**BRIEF**
Wherever the string "degrees" shows up in the material below, copy that line.

**THE DATA**
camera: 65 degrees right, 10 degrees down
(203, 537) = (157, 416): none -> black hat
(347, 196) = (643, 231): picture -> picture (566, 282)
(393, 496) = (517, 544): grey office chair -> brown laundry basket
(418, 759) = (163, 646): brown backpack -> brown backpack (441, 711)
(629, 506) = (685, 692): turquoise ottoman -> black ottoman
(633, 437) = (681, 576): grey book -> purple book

==

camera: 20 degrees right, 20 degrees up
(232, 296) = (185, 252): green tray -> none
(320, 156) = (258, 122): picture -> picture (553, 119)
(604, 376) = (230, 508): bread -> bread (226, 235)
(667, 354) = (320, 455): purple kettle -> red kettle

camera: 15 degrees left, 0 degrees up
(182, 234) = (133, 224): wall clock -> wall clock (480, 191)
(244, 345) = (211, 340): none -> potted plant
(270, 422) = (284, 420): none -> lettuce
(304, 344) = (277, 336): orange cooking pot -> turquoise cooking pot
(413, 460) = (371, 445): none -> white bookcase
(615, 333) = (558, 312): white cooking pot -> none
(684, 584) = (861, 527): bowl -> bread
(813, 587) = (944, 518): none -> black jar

**YOUR RESPONSE**
camera: 65 degrees right, 10 degrees down
camera: 20 degrees right, 20 degrees up
camera: 15 degrees left, 0 degrees up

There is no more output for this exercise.